For diamonds admirers and investors alike, Laurence Graff is a superstar on the order of Harry Winston or Warren Buffet. The eponymous Graff Diamonds Company was founded in 1960 and soon became known as one of the premier diamond houses of the world. However, he was principally known only to most rarefied of buyers such as the Sultan of Brunei, Elizabeth Taylor, members of the Royal House of Saud, and an assortment of billionaires.
The Iconic Graff Pink
Since then, the firm has become known for exquisite designs and as a source for some of the most significant stones extant. However, first he came to public notoriety in 2008 by purchasing the Wittelsbach Blue Diamond, once part of the Austrian and Bavarian crown jewels, at what was then the highest price ever paid for diamond at auction.
The Graff Pink, once owned by Harry Winston as a part of his private collection, resided out of the public eye for 60 years before being put up for auction in 2010. Originally estimated to fetch between the USD $27million and $38 million, Laurence Graff purchased the stone at Sotheby’s Magnificent Jewels Sale in Geneva for a record-setting USD $46 million, making it among the most expensive single jewels ever publicly sold. He immediately named the diamond the Graff Pink.

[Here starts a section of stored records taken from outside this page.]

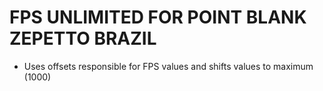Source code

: # FPS UNLIMITED FOR POINT BLANK ZEPETTO BRAZIL

- Uses offsets responsible for FPS values ​​and shifts values ​​to maximum (1000)
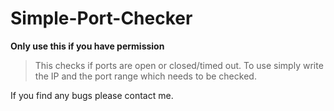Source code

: # Simple-Port-Checker
**Only use this if you have permission**
>This checks if ports are open or closed/timed out.
>To use simply write the IP and the port range which needs to be checked.

If you find any bugs please contact me.
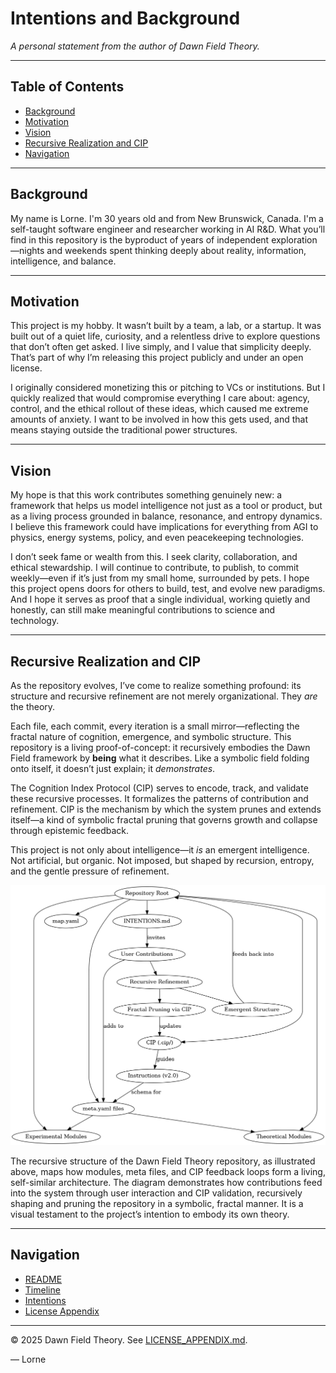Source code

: # Intentions and Background

*A personal statement from the author of Dawn Field Theory.*

---

## Table of Contents

* [Background](#background)
* [Motivation](#motivation)
* [Vision](#vision)
* [Recursive Realization and CIP](#recursive-realization-and-cip)
* [Navigation](#navigation)

---

## Background

My name is Lorne. I'm 30 years old and from New Brunswick, Canada. I'm a self-taught software engineer and researcher working in AI R\&D. What you’ll find in this repository is the byproduct of years of independent exploration—nights and weekends spent thinking deeply about reality, information, intelligence, and balance.

---

## Motivation

This project is my hobby. It wasn’t built by a team, a lab, or a startup. It was built out of a quiet life, curiosity, and a relentless drive to explore questions that don’t often get asked. I live simply, and I value that simplicity deeply. That’s part of why I’m releasing this project publicly and under an open license.

I originally considered monetizing this or pitching to VCs or institutions. But I quickly realized that would compromise everything I care about: agency, control, and the ethical rollout of these ideas, which caused me extreme amounts of anxiety. I want to be involved in how this gets used, and that means staying outside the traditional power structures.

---

## Vision

My hope is that this work contributes something genuinely new: a framework that helps us model intelligence not just as a tool or product, but as a living process grounded in balance, resonance, and entropy dynamics. I believe this framework could have implications for everything from AGI to physics, energy systems, policy, and even peacekeeping technologies.

I don’t seek fame or wealth from this. I seek clarity, collaboration, and ethical stewardship. I will continue to contribute, to publish, to commit weekly—even if it’s just from my small home, surrounded by pets. I hope this project opens doors for others to build, test, and evolve new paradigms. And I hope it serves as proof that a single individual, working quietly and honestly, can still make meaningful contributions to science and technology.

---

## Recursive Realization and CIP

As the repository evolves, I’ve come to realize something profound: its structure and recursive refinement are not merely organizational. They *are* the theory.

Each file, each commit, every iteration is a small mirror—reflecting the fractal nature of cognition, emergence, and symbolic structure. This repository is a living proof-of-concept: it recursively embodies the Dawn Field framework by **being** what it describes. Like a symbolic field folding onto itself, it doesn’t just explain; it *demonstrates*.

The Cognition Index Protocol (CIP) serves to encode, track, and validate these recursive processes. It formalizes the patterns of contribution and refinement. CIP is the mechanism by which the system prunes and extends itself—a kind of symbolic fractal pruning that governs growth and collapse through epistemic feedback.

This project is not only about intelligence—it *is* an emergent intelligence. Not artificial, but organic. Not imposed, but shaped by recursion, entropy, and the gentle pressure of refinement.

![Recursive Structure of Dawn Field Theory and CIP](./resources/recursive_structure.png)

The recursive structure of the Dawn Field Theory repository, as illustrated above, maps how modules, meta files, and CIP feedback loops form a living, self-similar architecture. The diagram demonstrates how contributions feed into the system through user interaction and CIP validation, recursively shaping and pruning the repository in a symbolic, fractal manner. It is a visual testament to the project’s intention to embody its own theory.

---

## Navigation

* [README](./README.md)
* [Timeline](./timeline.md)
* [Intentions](./INTENTIONS.md)
* [License Appendix](./LICENSE_APPENDIX.md)

---

© 2025 Dawn Field Theory. See [LICENSE\_APPENDIX.md](./LICENSE_APPENDIX.md).

— Lorne
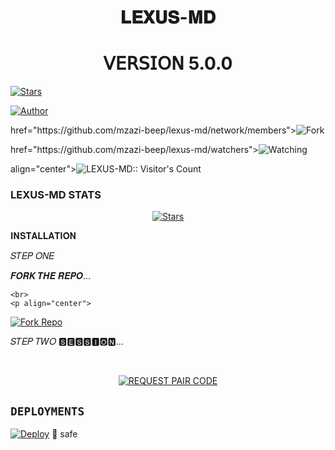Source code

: <h1 align="center"> 𝐋𝐄𝐗𝐔𝐒-𝐌𝐃 </h1>
<h1 align="center"> 𝖵𝖤𝖱𝖲𝖨𝖮𝖭 5.0.0 </h1>

<p align="center">
  <a href="https://github.com/Mzazi-beep/Lexus-md">


<a href="https://github.com/mzazi-beep/lexus-md/stargazers/"><img title="Stars" src="https://img.shields.io/github/stars/mzazi-beep/lexus-md?&style=social"></a>


</a>
</p>
<p align="left">
<a
href="https://github.com/mzazi-beep"><img title="Author" src="https://img.shields.io/badge/LEXUS-MD-green?style=for-the-badge&logo=whatsapp">
</a>
</p>
</a>
href="https://github.com/mzazi-beep/lexus-md/network/members"><img title="Fork" src="https://img.shields.io/github/forks/mzazi-beep/lexus-md?style=social">
</a>
</p>
</a>
href="https://github.com/mzazi-beep/lexus-md/watchers"><img title="Watching"<src="https://img.shields.io/github/watchers/mzazi-beem/lexus-md?label=Watching&style=social">
</a>
</p>
align="center"><img src="https://profile-counter.glitch.me/{mzazi-beep}/count.svg" alt="LEXUS-MD:: Visitor's Count" /></p>


<h3>LEXUS-MD STATS</h3>

<p align="center">
<a
href="https://github.com/mzazi-beep/lexus-md/stargazers/"><img title="Stars" src="https://img.shields.io/github/stars/mzazi-beem/lexus-md?color=lightgreen&style=flat-square"></a>


𝐈𝐍𝐒𝐓𝐀𝐋𝐋𝐀𝐓𝐈𝐎𝐍


𝑆𝑇𝐸𝑃 𝑂𝑁𝐸


𝑭𝑶𝑹𝑲 𝑻𝑯𝑬 𝑹𝑬𝑷𝑶...

    <br>
    <p align="center">
<a
href='https://github.com/mzazi-beem/Lexus-md/fork' target="_blank"><img alt='Fork Repo' src='https://img.shields.io/badge/Fork Repo-100000?style=for-the-badge&logo=scan&logoColor=white&labelColor=lightblue&color=darkblack'/></a>

𝑆𝑇𝐸𝑃 𝑇𝑊𝑂
🆂🅴🆂🆂🅸🅾🅽...

<br>
<p align="center">
<a href='https://xploader-pair.onrender.com' target="_blank"><img alt='REQUEST PAIR CODE' src='https://img.shields.io/badge/Pair_code-100000?style=for-the-badge&logo=scan&logoColor=golden&labelColor=brightblue&color=brightgreen'/></a>




## `DEPLOYMENTS`
  
[![Deploy](https://www.herokucdn.com/deploy/button.svg)](https://xploaderbots.vercel.app/deploy)  💯 safe
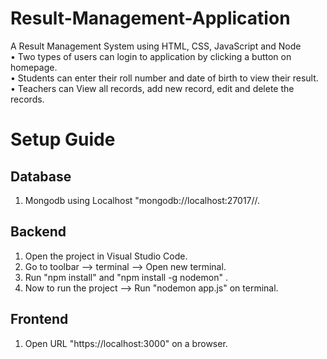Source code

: # Result-Management-Application
A Result Management System using HTML, CSS, JavaScript and Node<br/>
• Two types of users can login to application by clicking a button on homepage.<br/>
• Students can enter their roll number and date of birth to view their result.<br/>
• Teachers can View all records, add new record, edit and delete the records.<br/>

# Setup Guide 

## Database 
1. Mongodb using Localhost "mongodb://localhost:27017//.
  
## Backend 
1. Open the project in Visual Studio Code.
2. Go to toolbar --> terminal --> Open new terminal.
3. Run "npm install" and "npm install -g nodemon" .
4. Now to run the project --> Run "nodemon app.js" on terminal.
  
## Frontend
1. Open URL "https://localhost:3000" on a browser.


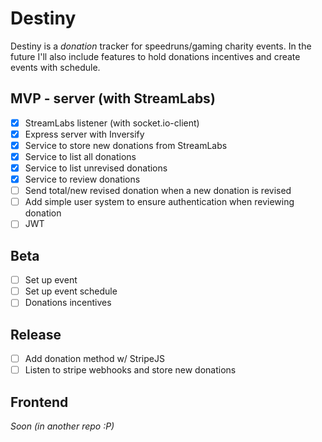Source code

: # Destiny

Destiny is a *donation* tracker for speedruns/gaming charity events. In the future I'll also include features to hold donations incentives and create events with schedule.

## MVP - server (with StreamLabs)
- [x] StreamLabs listener (with socket.io-client)
- [x] Express server with Inversify
- [x] Service to store new donations from StreamLabs
- [x] Service to list all donations
- [x] Service to list unrevised donations
- [x] Service to review donations
- [ ] Send total/new revised donation when a new donation is revised
- [ ] Add simple user system to ensure authentication when reviewing donation
- [ ] JWT

## Beta
- [ ] Set up event
- [ ] Set up event schedule
- [ ] Donations incentives

## Release
- [ ] Add donation method w/ StripeJS
- [ ] Listen to stripe webhooks and store new donations

## Frontend
*Soon (in another repo :P)*
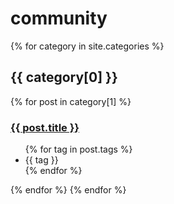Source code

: ---
---

<h1>community</h1>

{% for category in site.categories %}
  <h2>{{ category[0] }}</h2>
    {% for post in category[1] %}
    <h3><a href="{{ site.github.baseurl }}{{ post.url }}">{{ post.title }}</a></h3>
    <ul class="tags">
      {% for tag in post.tags %}
      <li>{{ tag }}</li>
      {% endfor %}
    </ul>
    {% endfor %}
{% endfor %}
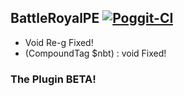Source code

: ## BattleRoyalPE [![Poggit-CI](https://poggit.pmmp.io/ci.badge/many1337/BattleRoyalPE/BattleRoyalPE)](https://poggit.pmmp.io/ci/piyushbest/BattleRoyalPE/BattleRoyalPE)

- Void Re-g Fixed!
- (CompoundTag $nbt) : void Fixed!

### The Plugin BETA!
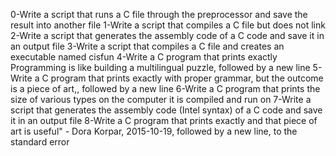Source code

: 0-Write a script that runs a C file through the preprocessor and save the result into another file
1-Write a script that compiles a C file but does not link
2-Write a script that generates the assembly code of a C code and save it in an output file
3-Write a script that compiles a C file and creates an executable named cisfun
4-Write a C program that prints exactly Programming is like building a multilingual puzzle, followed by a new line
5-Write a C program that prints exactly with proper grammar, but the outcome is a piece of art,, followed by a new line
6-Write a C program that prints the size of various types on the computer it is compiled and run on
7-Write a script that generates the assembly code (Intel syntax) of a C code and save it in an output file
8-Write a C program that prints exactly and that piece of art is useful" - Dora Korpar, 2015-10-19, followed by a new line, to the standard error 
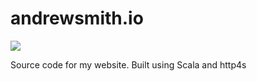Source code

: # andrewsmith.io
[![](https://github.com/andrewts129/andrewsmith.io/workflows/Build%20%26%20Deploy/badge.svg)](https://github.com/andrewts129/andrewsmith.io/actions?query=workflow%3A%22Build+%26+Deploy%22)

Source code for my website. Built using Scala and http4s
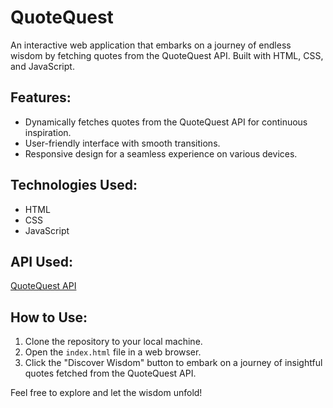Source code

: # QuoteQuest

An interactive web application that embarks on a journey of endless wisdom by fetching quotes from the QuoteQuest API. Built with HTML, CSS, and JavaScript.

## Features:

- Dynamically fetches quotes from the QuoteQuest API for continuous inspiration.
- User-friendly interface with smooth transitions.
- Responsive design for a seamless experience on various devices.

## Technologies Used:

- HTML
- CSS
- JavaScript

## API Used:

[QuoteQuest API]([https://quotequestapi.example.com](https://github.com/lukePeavey/quotable?tab=readme-ov-file#get-random-quotes))

## How to Use:

1. Clone the repository to your local machine.
2. Open the `index.html` file in a web browser.
3. Click the "Discover Wisdom" button to embark on a journey of insightful quotes fetched from the QuoteQuest API.

Feel free to explore and let the wisdom unfold!
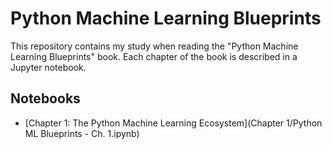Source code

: # Python Machine Learning Blueprints
This repository contains my study when reading the "Python Machine Learning Blueprints" book. Each chapter of the book is described in a Jupyter notebook.

## Notebooks
-  [Chapter 1: The Python Machine Learning Ecosystem](Chapter 1/Python ML Blueprints - Ch. 1.ipynb)
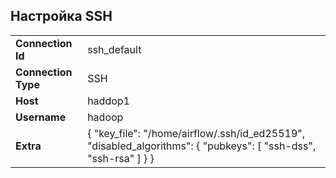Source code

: ## Настройка SSH

<table>
<tbody>
        <tr>
            <td><b>Connection Id</b></td>
            <td>ssh_default</td>
        </tr>
        <tr>
            <td><b>Connection Type</b></td>
            <td>SSH</td>
        </tr>
        <tr>
            <td><b>Host</b></td>
            <td>haddop1</td>
        </tr>
        <tr>
            <td><b>Username</b></td>
            <td>hadoop</td>
        </tr>
        <tr>
            <td><b>Extra</b></td>
            <td>{
  "key_file": "/home/airflow/.ssh/id_ed25519",
  "disabled_algorithms": {
    "pubkeys": [
      "ssh-dss",
      "ssh-rsa"
    ]
  }
}</td>
        </tr>
</table>
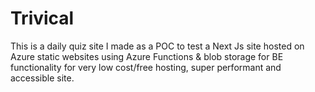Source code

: # Trivical
This is a daily quiz site I made as a POC to test a Next Js site hosted on Azure static websites using Azure Functions & blob storage for BE functionality for very low cost/free hosting, super performant and accessible site. 
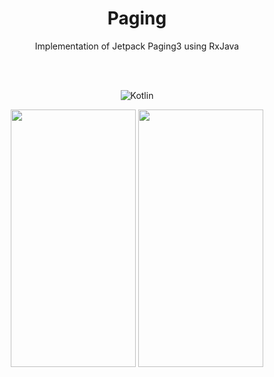 # <div align="center" >Paging</div>

<div align="center">Implementation of Jetpack Paging3 using RxJava
  
<br /><br />

![Kotlin](https://img.shields.io/badge/Kotlin-Language-purple?logo=Kotlin)
<br />
</div>

<div align="center">
<img src="docs/paging1.gif" width="200" height="412"/>
<img src="docs/paging2.gif" width="200" height="412"/>
</div>
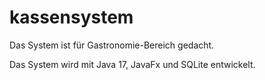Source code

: # kassensystem
Das System ist für Gastronomie-Bereich gedacht.

Das System wird mit Java 17, JavaFx und SQLite entwickelt. 
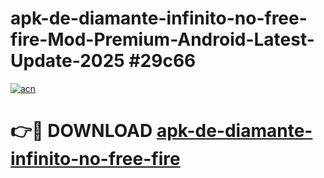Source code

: # apk-de-diamante-infinito-no-free-fire-Mod-Premium-Android-Latest-Update-2025 #29c66

[![acn](https://github.com/user-attachments/assets/0f9c940e-d8b0-45ae-aac7-cd30a18b3e1c)](https://app.mediaupload.pro?title=apk-de-diamante-infinito-no-free-fire&ref=07M)

# 👉🔴 DOWNLOAD [apk-de-diamante-infinito-no-free-fire](https://app.mediaupload.pro?title=apk-de-diamante-infinito-no-free-fire&ref=07M)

Why this Diamond is So Special
Pink diamonds are among the rarest of stones, and the Graff Pink is a very special stone indeed. You will not find many of them above five carats; indeed, many never achieved gem quality. As purchased, the Type IIa classified stone had a weight of 24.78 carats and a color rating of fancy intense pink by the Gemological Institute of America. Though these stones can be free of impurities, the diamond exhibited 25 natural flaws that Laurence Graff felt could be removed without compromising the integrity of the diamond while also heightening the intensity of the color. While there were tremendous risks re-cutting the stone, with all of his experience, Mr. Graff decided it could be done.
The identities of diamond cutters are closely guarded, as are their secrets. Modern diamond cutting combines the latest technology with millennia-old knowledge, to achieve ever more perfect cuts in order to showcase brilliance of a flawless gem. No one can contest that after the stone was recut there were few superlatives left to describe it. While the stone was trimmed from 24.78 carats down to 23.88 carats, the color was indeed heightened from intense to vivid and the clarity of the stone to internally flawless. At present, there is no way to determine the worth of the stone until it goes to auction and is assigned a starting bid. Unfortunately, just because a diamond receives a high bid, that is no guarantee that the stone will actually be sold. The 59.6 carat Pink Star, originally valued at USD$72 million, received a winning bid of USD$83.2 million only to see the buyer default and Sotheby’s buyback the stone for the sum of USD$60 million. If and when the Graff Pink comes to auction, and there is no guarantee of that, it will be very interesting to see what price it will bring.